Some asymmetric bottoms. They help the less strong more, guaranteeing a harmonious internal market without an artificial premium to the natural hegemons, from the outset.
Well, that veneration for the internal market sometimes forgets its inherent rules of competition: antimonopolies, anti-price cartels, anti-abuse of a dominant position.
And exhibits, as now, disturbing loopholes. Like now. Paris and Berlin openly dislike the courageous Competition Commissioner, Margrethe Vestager. Like her, they had it to several of her predecessors, especially the energetic Karel van Miert, for his rigorous defense of the rules.
These great industrial powers reproach them for giving priority to the legal purity of equal access to the market over the interest of increasing size as the basis for an aggressive industrial policy.
Perhaps they harbor some valuable argument, such as reconsidering which market to classify as relevant and whether the EU has not become too small for this purpose.
But from there they make a mortal leap into the fallacy: that of regulatory rigor preventing their industries from acquiring size and economies of scale in the global agora. That was not the problem of the Finnish Nokia, nor that of the Swedish Ericsson, when they were most successful. And besides, Brussels usually approves mergers. Of course, under strong conditions (divestitures) so that the mergers do not sink their mini-competitors.

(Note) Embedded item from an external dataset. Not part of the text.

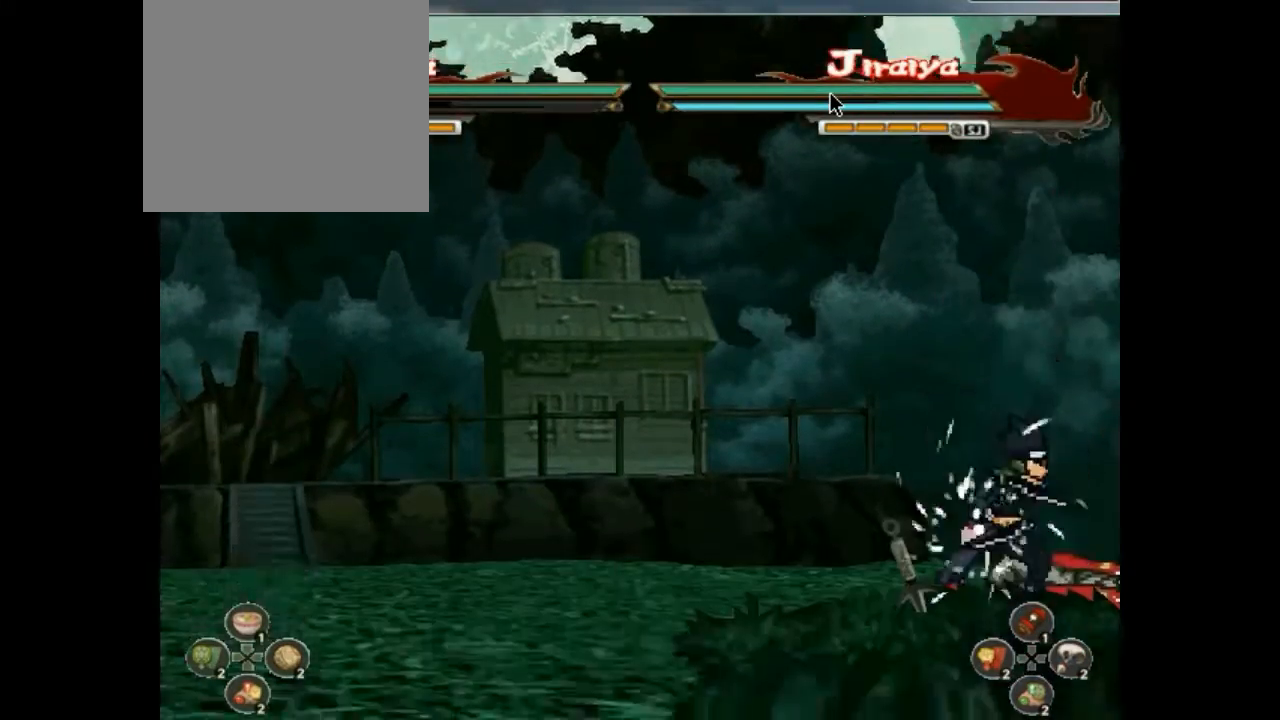
{"buttons": [], "events": [[33, "DPAD_DOWN", "up"], [33, "DPAD_RIGHT", "down"], [33, "SQUARE", "up"], [67, "DPAD_DOWN", "down"], [67, "DPAD_RIGHT", "up"], [100, "DPAD_DOWN", "up"], [100, "SQUARE", "down"], [133, "DPAD_LEFT", "down"], [133, "SQUARE", "up"], [167, "CROSS", "down"], [167, "DPAD_LEFT", "up"], [200, "CROSS", "up"], [200, "DPAD_DOWN", "down"], [233, "CROSS", "down"], [233, "DPAD_DOWN", "up"], [233, "DPAD_LEFT", "down"], [267, "CROSS", "up"], [267, "DPAD_DOWN", "down"], [267, "DPAD_LEFT", "up"], [267, "SQUARE", "down"], [300, "CROSS", "down"], [300, "DPAD_DOWN", "up"], [300, "SQUARE", "up"], [333, "CROSS", "up"], [333, "DPAD_DOWN", "down"], [333, "DPAD_RIGHT", "down"], [367, "DPAD_DOWN", "up"], [367, "DPAD_RIGHT", "up"], [367, "SQUARE", "down"], [400, "SQUARE", "up"], [467, "CIRCLE", "down"], [467, "CROSS", "down"], [500, "CIRCLE", "up"], [500, "CROSS", "up"]]}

Since in 2019 he vetoed that of the French Alstom with the German Siemens because it would have given rise to a monopoly de facto in the market for railway signals and high-speed equipment, the Paris/Berlin oblique attack switched to the girdled bayonet.
Since the pandemic, the rigid ban on public (“State”) aid has been temporarily weakened (rightly) to favor the flotation of the most damaged companies (and families): they already count 674,000 million euros. What Berlin took advantage of to launch a pharaonic aid project of 300,000 million, a clear distortion of equal access to the market.
Now the bet is up, given the necessary rearmament against the protectionist edges of the Plan against inflation in the US (subsidies of 369,000 million for the green transformation of the economy, for factories, products and components produced on its soil), contrary to the WTO. We will have to fight them. But not with his own mistake, replicate that disastrous self-absorption. As some claim.